_Text section:_
********
CODEX: A Cluster-Based Method for Explainable Reinforcement Learning
This addresses the need for explainable AI in high-risk domains like reinforcement learning, though it appears incremental by extending NLP techniques to RL.
The paper tackles the problem of explaining reinforcement learning agent actions to enable adoption in high-risk applications, by introducing CODEX, a method that uses semantic clustering to summarize agent behavior, with experiments on MiniGrid and StarCraft II showing retention of temporal and entity information in clusters.
Despite the impressive feats demonstrated by Reinforcement Learning (RL), these algorithms have seen little adoption in high-risk, real-world applications due to current difficulties in explaining RL agent actions and building user trust. We present Counterfactual Demonstrations for Explanation (CODEX), a method that incorporates semantic clustering, which can effectively summarize RL agent behavior in the state-action space. Experimentation on the MiniGrid and StarCraft II gaming environments reveals the semantic clusters retain temporal as well as entity information, which is reflected in the constructed summary of agent behavior. Furthermore, clustering the discrete+continuous game-state latent representations identifies the most crucial episodic events, demonstrating a relationship between the latent and semantic spaces. This work contributes to the growing body of work that strives to unlock the power of RL for widespread use by leveraging and extending techniques from Natural Language Processing.
********
_Dataset entries:_
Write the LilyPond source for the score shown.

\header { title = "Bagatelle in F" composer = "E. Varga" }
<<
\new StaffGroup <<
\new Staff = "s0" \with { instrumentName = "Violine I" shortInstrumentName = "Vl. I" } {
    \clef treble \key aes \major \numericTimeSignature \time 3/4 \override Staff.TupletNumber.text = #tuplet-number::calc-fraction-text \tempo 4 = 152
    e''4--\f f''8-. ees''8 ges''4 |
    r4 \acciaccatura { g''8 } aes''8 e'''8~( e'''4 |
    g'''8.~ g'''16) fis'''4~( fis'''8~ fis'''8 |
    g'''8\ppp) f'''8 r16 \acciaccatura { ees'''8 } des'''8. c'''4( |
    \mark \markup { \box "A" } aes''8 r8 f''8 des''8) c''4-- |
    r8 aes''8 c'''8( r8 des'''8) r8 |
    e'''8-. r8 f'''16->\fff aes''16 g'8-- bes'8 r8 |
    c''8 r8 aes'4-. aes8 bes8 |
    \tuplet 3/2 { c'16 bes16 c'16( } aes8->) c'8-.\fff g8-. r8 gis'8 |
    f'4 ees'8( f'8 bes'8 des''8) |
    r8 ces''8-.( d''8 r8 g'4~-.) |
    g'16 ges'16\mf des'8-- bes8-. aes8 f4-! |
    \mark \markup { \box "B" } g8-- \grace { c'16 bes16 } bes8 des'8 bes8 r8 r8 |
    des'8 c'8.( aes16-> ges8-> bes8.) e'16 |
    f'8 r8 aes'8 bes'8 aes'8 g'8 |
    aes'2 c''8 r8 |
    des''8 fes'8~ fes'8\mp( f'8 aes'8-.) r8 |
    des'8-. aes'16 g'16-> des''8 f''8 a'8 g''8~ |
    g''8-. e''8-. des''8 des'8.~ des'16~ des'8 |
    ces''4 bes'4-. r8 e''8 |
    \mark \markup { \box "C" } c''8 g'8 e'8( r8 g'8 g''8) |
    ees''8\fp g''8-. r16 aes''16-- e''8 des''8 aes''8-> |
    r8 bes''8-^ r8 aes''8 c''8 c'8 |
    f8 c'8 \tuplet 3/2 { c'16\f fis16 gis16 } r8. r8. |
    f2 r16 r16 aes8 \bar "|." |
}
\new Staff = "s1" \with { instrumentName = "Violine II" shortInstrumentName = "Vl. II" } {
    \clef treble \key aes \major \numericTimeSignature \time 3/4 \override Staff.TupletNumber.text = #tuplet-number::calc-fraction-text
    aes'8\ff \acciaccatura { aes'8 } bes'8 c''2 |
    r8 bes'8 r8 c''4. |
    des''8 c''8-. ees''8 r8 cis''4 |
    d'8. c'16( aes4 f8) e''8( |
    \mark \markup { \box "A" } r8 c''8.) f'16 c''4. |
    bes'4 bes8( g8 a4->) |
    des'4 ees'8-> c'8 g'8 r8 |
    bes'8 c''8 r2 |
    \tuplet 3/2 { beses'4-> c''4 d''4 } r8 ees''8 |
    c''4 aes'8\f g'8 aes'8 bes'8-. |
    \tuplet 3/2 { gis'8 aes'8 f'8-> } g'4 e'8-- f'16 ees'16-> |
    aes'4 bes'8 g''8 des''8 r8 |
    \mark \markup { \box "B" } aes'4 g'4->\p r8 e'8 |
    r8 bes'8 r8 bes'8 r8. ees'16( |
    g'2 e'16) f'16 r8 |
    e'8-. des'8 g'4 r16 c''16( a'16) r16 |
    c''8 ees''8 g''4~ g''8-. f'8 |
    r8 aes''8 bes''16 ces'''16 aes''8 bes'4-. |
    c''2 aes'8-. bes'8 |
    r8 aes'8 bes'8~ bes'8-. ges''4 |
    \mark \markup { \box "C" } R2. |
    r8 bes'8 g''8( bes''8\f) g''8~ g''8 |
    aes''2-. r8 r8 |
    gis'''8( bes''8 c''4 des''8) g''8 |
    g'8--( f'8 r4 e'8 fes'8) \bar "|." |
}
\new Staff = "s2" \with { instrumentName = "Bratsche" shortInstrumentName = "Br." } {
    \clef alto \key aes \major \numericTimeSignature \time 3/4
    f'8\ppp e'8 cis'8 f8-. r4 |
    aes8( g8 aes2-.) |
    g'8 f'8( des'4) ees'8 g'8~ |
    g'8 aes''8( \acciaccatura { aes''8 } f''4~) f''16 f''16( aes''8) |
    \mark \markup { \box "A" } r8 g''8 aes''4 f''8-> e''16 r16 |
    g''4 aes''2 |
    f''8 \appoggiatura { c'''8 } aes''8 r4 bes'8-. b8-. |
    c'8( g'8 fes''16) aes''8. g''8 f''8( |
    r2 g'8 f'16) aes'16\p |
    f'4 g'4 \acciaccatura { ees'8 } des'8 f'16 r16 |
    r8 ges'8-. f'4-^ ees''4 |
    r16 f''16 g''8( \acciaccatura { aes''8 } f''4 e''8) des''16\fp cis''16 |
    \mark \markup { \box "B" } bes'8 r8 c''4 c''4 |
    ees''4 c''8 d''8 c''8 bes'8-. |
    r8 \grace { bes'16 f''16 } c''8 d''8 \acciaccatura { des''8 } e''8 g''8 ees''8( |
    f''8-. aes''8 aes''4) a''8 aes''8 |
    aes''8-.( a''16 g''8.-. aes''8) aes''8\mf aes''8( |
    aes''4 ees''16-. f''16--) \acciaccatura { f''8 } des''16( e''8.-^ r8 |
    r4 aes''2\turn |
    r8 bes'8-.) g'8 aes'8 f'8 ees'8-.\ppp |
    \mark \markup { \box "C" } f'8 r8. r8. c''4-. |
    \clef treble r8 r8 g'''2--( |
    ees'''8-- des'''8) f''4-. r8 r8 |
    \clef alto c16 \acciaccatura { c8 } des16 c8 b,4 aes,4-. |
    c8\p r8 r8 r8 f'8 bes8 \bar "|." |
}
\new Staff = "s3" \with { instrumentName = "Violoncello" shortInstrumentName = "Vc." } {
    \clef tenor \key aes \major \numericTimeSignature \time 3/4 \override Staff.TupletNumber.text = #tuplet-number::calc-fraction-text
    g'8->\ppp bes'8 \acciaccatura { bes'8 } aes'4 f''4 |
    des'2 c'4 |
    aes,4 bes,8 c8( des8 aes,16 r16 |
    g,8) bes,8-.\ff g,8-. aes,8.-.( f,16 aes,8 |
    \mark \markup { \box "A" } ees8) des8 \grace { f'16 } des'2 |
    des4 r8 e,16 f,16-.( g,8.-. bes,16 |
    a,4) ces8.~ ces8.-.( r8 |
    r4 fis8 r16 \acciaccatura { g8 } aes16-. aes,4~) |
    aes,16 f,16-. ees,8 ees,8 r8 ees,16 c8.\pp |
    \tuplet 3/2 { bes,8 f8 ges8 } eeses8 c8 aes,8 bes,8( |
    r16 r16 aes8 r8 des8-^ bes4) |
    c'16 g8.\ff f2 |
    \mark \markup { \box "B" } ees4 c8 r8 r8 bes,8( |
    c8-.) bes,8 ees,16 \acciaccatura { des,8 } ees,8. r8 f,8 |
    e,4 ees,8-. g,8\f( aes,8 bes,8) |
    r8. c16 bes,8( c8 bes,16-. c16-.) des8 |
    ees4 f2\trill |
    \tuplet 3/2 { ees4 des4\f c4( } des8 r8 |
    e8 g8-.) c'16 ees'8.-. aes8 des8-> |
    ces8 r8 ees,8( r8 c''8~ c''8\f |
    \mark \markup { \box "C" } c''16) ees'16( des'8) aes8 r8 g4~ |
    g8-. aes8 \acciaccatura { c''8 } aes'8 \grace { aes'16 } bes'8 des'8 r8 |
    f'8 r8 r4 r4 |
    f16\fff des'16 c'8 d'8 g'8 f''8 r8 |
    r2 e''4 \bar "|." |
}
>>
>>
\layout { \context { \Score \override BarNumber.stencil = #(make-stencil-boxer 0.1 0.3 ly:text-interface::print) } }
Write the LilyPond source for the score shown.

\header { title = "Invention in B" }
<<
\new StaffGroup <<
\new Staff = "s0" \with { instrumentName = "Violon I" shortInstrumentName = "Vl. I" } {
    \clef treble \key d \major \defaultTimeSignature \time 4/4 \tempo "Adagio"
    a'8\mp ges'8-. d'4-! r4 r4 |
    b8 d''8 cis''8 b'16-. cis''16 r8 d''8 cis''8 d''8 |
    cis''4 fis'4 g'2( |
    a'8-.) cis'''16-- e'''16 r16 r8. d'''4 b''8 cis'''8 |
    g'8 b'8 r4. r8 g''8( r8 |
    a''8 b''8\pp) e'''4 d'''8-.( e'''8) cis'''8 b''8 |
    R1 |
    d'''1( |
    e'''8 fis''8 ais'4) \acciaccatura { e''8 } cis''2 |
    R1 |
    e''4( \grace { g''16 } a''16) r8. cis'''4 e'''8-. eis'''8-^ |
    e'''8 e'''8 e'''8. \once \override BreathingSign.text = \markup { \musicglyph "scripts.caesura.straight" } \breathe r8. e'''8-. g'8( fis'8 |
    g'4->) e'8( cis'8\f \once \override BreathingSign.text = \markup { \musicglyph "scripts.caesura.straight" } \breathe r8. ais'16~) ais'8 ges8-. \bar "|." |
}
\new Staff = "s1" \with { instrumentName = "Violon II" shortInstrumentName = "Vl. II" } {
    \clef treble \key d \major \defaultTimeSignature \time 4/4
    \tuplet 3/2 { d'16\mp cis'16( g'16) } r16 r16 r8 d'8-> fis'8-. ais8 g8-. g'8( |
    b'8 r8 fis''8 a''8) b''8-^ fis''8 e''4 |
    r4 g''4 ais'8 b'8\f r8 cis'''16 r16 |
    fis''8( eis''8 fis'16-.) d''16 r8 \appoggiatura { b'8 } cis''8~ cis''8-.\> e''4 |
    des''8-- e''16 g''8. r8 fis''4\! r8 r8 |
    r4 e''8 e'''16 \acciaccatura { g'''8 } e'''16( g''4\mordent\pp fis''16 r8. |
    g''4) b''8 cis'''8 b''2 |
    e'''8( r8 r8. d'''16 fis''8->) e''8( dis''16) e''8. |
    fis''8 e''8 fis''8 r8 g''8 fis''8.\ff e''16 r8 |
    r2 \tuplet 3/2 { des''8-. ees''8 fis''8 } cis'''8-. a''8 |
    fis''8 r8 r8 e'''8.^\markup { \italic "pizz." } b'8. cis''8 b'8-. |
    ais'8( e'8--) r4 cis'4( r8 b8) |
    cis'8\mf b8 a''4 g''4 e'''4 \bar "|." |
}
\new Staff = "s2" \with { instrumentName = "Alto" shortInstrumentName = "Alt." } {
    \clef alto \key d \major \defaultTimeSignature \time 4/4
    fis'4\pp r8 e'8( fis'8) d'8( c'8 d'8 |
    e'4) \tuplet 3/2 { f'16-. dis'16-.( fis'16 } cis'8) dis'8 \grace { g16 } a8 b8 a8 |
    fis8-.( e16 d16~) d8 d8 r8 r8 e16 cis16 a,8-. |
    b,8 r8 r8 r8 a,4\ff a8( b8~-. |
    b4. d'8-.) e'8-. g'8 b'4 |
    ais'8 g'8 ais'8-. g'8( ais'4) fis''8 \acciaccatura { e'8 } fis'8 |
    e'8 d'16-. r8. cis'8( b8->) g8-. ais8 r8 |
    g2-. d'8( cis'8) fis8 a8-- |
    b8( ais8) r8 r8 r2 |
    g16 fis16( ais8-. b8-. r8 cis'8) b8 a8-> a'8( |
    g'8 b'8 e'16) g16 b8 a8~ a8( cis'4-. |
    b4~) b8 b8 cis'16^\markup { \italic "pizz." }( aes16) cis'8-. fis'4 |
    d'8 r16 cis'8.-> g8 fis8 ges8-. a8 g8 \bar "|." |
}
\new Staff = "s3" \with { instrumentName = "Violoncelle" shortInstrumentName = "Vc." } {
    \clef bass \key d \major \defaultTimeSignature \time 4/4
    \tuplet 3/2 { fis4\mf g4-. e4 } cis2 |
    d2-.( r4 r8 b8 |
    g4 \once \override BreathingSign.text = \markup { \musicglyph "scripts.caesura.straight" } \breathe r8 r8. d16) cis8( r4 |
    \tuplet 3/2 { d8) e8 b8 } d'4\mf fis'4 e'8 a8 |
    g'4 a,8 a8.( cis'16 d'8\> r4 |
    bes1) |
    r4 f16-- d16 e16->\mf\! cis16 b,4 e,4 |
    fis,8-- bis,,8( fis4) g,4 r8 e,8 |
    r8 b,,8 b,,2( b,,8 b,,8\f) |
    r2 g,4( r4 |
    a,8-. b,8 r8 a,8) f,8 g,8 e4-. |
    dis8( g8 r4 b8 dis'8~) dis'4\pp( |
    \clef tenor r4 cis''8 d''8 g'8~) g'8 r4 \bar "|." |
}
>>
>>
********
_Task directions:_
Answer these questions from the CODEX text.
(a) What does the name CODEX stand for?
(b) According to the sentence beginning "This addresses the need", what does the work extend to RL?
(c) What does clustering the discrete+continuous game-state latent representations identify?

_Solution for this task:_
(a) Counterfactual Demonstrations for Explanation
(b) NLP techniques
(c) The most crucial episodic events